§ WRITTEN REQUEST
Write out the following material verbatim, reproducing every line without alteration.

§ DATA ENTRIES
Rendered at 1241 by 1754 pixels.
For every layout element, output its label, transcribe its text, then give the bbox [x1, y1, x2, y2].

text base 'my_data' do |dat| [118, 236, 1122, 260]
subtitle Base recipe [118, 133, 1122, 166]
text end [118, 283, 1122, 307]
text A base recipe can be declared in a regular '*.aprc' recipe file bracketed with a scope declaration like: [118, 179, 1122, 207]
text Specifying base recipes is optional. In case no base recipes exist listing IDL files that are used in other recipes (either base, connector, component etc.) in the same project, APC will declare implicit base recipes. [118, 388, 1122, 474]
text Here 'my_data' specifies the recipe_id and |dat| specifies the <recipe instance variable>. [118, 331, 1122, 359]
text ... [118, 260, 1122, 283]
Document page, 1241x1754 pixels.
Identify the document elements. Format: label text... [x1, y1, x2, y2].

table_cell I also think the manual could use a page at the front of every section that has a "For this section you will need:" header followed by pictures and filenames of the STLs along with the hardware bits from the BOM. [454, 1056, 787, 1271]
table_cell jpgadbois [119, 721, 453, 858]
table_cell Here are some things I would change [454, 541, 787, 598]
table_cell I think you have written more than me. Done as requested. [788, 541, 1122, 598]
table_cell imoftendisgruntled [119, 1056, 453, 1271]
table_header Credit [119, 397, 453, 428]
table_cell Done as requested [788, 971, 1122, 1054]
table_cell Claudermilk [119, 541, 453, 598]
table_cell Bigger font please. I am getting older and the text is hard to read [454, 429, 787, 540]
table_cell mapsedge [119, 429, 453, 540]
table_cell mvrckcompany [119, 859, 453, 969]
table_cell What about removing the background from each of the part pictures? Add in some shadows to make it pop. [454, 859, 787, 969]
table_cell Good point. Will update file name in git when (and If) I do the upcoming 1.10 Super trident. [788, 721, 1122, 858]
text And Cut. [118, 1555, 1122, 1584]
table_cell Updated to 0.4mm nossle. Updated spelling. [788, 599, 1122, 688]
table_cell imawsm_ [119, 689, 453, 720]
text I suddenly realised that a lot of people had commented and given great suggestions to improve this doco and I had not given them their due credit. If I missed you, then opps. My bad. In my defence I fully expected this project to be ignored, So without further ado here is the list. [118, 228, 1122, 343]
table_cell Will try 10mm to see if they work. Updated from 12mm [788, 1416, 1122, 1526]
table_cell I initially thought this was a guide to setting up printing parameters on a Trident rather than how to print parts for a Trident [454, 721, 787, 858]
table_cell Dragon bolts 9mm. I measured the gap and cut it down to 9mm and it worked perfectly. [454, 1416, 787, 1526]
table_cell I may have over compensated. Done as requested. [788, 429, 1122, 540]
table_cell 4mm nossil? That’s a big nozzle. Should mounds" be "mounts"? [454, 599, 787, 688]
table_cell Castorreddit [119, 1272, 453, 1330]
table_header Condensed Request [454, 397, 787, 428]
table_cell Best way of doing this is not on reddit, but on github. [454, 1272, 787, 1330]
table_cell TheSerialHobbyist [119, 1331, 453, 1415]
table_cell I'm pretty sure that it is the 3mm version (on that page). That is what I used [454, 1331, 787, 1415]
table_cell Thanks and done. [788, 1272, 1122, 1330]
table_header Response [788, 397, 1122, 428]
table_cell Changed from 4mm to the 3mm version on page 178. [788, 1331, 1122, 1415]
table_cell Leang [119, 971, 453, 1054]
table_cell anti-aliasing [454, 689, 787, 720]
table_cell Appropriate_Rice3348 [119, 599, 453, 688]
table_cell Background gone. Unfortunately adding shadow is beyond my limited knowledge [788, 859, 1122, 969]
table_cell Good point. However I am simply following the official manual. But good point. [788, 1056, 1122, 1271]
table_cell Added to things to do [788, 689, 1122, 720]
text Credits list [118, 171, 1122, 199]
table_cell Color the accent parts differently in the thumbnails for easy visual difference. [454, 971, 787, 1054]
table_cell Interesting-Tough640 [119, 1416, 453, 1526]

§ FINISHED ANSWER
Rendered at 1241 by 1754 pixels.
For every layout element, output its label, transcribe its text, then give the bbox [x1, y1, x2, y2].

text base 'my_data' do |dat| [118, 236, 1122, 260]
subtitle Base recipe [118, 133, 1122, 166]
text end [118, 283, 1122, 307]
text A base recipe can be declared in a regular '*.aprc' recipe file bracketed with a scope declaration like: [118, 179, 1122, 207]
text Specifying base recipes is optional. In case no base recipes exist listing IDL files that are used in other recipes (either base, connector, component etc.) in the same project, APC will declare implicit base recipes. [118, 388, 1122, 474]
text Here 'my_data' specifies the recipe_id and |dat| specifies the <recipe instance variable>. [118, 331, 1122, 359]
text ... [118, 260, 1122, 283]
Document page, 1241x1754 pixels.
Identify the document elements. Format: label text... [x1, y1, x2, y2].

table_cell I also think the manual could use a page at the front of every section that has a "For this section you will need:" header followed by pictures and filenames of the STLs along with the hardware bits from the BOM. [454, 1056, 787, 1271]
table_cell jpgadbois [119, 721, 453, 858]
table_cell Here are some things I would change [454, 541, 787, 598]
table_cell I think you have written more than me. Done as requested. [788, 541, 1122, 598]
table_cell imoftendisgruntled [119, 1056, 453, 1271]
table_header Credit [119, 397, 453, 428]
table_cell Done as requested [788, 971, 1122, 1054]
table_cell Claudermilk [119, 541, 453, 598]
table_cell Bigger font please. I am getting older and the text is hard to read [454, 429, 787, 540]
table_cell mapsedge [119, 429, 453, 540]
table_cell mvrckcompany [119, 859, 453, 969]
table_cell What about removing the background from each of the part pictures? Add in some shadows to make it pop. [454, 859, 787, 969]
table_cell Good point. Will update file name in git when (and If) I do the upcoming 1.10 Super trident. [788, 721, 1122, 858]
text And Cut. [118, 1555, 1122, 1584]
table_cell Updated to 0.4mm nossle. Updated spelling. [788, 599, 1122, 688]
table_cell imawsm_ [119, 689, 453, 720]
text I suddenly realised that a lot of people had commented and given great suggestions to improve this doco and I had not given them their due credit. If I missed you, then opps. My bad. In my defence I fully expected this project to be ignored, So without further ado here is the list. [118, 228, 1122, 343]
table_cell Will try 10mm to see if they work. Updated from 12mm [788, 1416, 1122, 1526]
table_cell I initially thought this was a guide to setting up printing parameters on a Trident rather than how to print parts for a Trident [454, 721, 787, 858]
table_cell Dragon bolts 9mm. I measured the gap and cut it down to 9mm and it worked perfectly. [454, 1416, 787, 1526]
table_cell I may have over compensated. Done as requested. [788, 429, 1122, 540]
table_cell 4mm nossil? That’s a big nozzle. Should mounds" be "mounts"? [454, 599, 787, 688]
table_cell Castorreddit [119, 1272, 453, 1330]
table_header Condensed Request [454, 397, 787, 428]
table_cell Best way of doing this is not on reddit, but on github. [454, 1272, 787, 1330]
table_cell TheSerialHobbyist [119, 1331, 453, 1415]
table_cell I'm pretty sure that it is the 3mm version (on that page). That is what I used [454, 1331, 787, 1415]
table_cell Thanks and done. [788, 1272, 1122, 1330]
table_header Response [788, 397, 1122, 428]
table_cell Changed from 4mm to the 3mm version on page 178. [788, 1331, 1122, 1415]
table_cell Leang [119, 971, 453, 1054]
table_cell anti-aliasing [454, 689, 787, 720]
table_cell Appropriate_Rice3348 [119, 599, 453, 688]
table_cell Background gone. Unfortunately adding shadow is beyond my limited knowledge [788, 859, 1122, 969]
table_cell Good point. However I am simply following the official manual. But good point. [788, 1056, 1122, 1271]
table_cell Added to things to do [788, 689, 1122, 720]
text Credits list [118, 171, 1122, 199]
table_cell Color the accent parts differently in the thumbnails for easy visual difference. [454, 971, 787, 1054]
table_cell Interesting-Tough640 [119, 1416, 453, 1526]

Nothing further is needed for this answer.